The barriers for operators are technique, consistency and positioning. “Slow fermentation is not difficult to begin, but it is difficult to maintain across volume, seasonal temperature variation and staff turnover,” Haden adds.
“A brilliant sourdough base produced by a chef-owner at a single-site independent becomes a significant operational challenge when replicated across twenty or 200 sites. That is precisely why chains that attempt artisanal formats often produce a version that consumers find unconvincing.”
Then there’s the question, commercially, of headroom and visibility. “When every restaurant, pub, supermarket and QSR chain is offering pizza, adding another style does not automatically attract attention,” she continues.
“The format has to come with a positioning story clear enough to cut through a very crowded marketplace. The operators who have done this well have built the style and the story simultaneously. The style is not the differentiator. The story of why this style, here, made with precision, love and passion, is the differentiator.”

Gimmick or long-term offer?
With that in mind, how might Papa Johns and Domino’s innovations pan out? “The big question for me is: is it a gimmick or a long-term offer,” notes Abboudi. “People might try it out when it launches, but beyond the trial stage, will it drive incremental sales and frequency?”

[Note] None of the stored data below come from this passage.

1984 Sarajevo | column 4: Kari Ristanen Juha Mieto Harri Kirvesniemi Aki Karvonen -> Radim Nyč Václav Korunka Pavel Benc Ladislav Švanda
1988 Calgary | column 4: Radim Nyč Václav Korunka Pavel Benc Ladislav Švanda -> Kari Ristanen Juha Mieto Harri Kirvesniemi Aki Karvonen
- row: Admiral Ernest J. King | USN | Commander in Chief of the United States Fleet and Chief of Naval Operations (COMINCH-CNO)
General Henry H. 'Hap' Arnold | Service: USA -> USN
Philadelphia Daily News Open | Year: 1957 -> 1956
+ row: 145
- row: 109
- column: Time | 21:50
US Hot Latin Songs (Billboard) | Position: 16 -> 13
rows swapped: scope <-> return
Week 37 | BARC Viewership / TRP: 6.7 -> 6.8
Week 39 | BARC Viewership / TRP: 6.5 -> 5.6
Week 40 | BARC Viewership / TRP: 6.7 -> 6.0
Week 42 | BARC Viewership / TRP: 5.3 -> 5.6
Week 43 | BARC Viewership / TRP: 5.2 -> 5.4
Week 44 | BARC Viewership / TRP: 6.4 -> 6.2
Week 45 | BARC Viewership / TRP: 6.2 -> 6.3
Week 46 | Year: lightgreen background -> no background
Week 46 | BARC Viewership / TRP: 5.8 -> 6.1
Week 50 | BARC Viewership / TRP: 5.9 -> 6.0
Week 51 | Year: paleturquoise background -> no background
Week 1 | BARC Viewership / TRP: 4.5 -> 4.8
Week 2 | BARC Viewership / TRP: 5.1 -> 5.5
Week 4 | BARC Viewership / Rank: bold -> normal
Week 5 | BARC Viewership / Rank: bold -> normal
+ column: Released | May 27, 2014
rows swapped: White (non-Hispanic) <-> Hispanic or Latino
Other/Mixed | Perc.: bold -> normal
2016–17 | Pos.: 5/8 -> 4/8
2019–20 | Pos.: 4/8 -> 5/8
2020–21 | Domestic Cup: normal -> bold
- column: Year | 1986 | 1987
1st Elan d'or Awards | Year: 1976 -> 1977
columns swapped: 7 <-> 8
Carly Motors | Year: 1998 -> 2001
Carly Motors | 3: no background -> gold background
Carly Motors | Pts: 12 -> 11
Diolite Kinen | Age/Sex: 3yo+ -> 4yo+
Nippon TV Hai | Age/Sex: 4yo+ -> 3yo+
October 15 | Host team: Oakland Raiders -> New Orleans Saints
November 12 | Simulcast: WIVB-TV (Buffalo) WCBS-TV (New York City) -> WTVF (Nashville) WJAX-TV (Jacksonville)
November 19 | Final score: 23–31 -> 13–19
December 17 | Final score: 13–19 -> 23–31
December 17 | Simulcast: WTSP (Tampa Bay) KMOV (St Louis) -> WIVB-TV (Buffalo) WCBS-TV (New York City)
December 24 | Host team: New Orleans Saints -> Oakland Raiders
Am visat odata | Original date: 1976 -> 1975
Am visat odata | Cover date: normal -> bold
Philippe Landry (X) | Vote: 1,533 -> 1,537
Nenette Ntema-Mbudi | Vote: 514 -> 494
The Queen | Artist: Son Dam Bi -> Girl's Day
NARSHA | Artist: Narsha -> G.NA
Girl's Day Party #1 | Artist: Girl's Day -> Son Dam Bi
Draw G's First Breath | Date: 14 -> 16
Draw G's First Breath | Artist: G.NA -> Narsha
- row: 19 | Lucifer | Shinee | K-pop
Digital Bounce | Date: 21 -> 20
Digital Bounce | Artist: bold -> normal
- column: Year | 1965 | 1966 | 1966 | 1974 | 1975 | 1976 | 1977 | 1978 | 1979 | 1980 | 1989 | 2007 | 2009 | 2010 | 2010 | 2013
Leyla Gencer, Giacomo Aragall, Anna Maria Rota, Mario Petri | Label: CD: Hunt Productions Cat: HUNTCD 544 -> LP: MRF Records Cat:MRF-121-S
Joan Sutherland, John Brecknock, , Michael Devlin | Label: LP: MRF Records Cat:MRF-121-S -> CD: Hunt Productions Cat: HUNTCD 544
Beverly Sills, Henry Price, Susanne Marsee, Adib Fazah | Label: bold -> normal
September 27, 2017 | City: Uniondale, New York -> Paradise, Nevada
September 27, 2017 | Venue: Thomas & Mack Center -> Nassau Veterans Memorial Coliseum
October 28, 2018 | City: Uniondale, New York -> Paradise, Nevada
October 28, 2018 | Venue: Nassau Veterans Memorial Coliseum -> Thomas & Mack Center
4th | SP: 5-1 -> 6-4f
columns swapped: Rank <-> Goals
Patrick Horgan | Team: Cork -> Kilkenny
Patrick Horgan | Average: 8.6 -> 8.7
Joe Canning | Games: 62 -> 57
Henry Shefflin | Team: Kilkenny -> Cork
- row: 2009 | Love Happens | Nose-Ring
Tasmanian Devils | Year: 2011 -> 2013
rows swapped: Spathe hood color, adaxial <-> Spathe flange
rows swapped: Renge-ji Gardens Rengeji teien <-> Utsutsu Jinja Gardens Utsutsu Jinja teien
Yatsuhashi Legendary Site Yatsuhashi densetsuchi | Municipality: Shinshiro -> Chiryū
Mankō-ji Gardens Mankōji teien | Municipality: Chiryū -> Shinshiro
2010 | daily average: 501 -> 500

From Papa Johns’ point of view, its sourdough offering ensures its range is tailored to new tastes. Following a tumultuous few years, the group underwent a brand reset last year, underpinned by a new creative platform and campaign called ’Devoted to the Dough’ designed to differentiate and evolve its positioning by spotlighting quality, taste, and innovation.
The innovation makes Papa Johns the first major pizza delivery chain to introduce a dedicated sourdough range, however, it is not designed or intended to replace its signature American-style pizza.
“Our traditional core range is still people’s preferred choice, but this is an opportunity to grow occasions, rather than a replacement of an existing range,” says Carroll. “They can have sourdough when they’re not feeling like something as heavy.”
Domino’s makes a similar case, describing the Italiano’s range as designed to complement its existing range and cater to ‘those moments when customers are looking for something a little more premium at home, while maintaining the convenience, speed and consistency Domino’s is known for’.
“Italiano’s is all about giving our customers more choice and more ways to enjoy Domino’s,” says Nicola Frampton, CEO of Domino’s Pizza Group. “We’re seeing that for certain occasions, whether that’s a date night or a relaxed evening in, people are increasingly looking for something that feels a bit more like a restaurant experience at home, and this range allows us to tap into those moments.”
In both instances, Abboudi says the ultimate success of the products will come down to whether they taste right. “It’s got to be good, deliver well and be executed simply. Those are the practical implications.” If they do that then it could be a great marketing boost. The World Cup is coming up, he adds, and that’s a big pizza time so a good moment to launch a new product.
But, he cautions: “Consumers always end up going back to the basics, the pepperoni or the margherita. Everyone used to have cheese-filled crusts, but that trend has died away, like cheeseburger pizzas.
“If they execute right and the product is good, though, it will last.”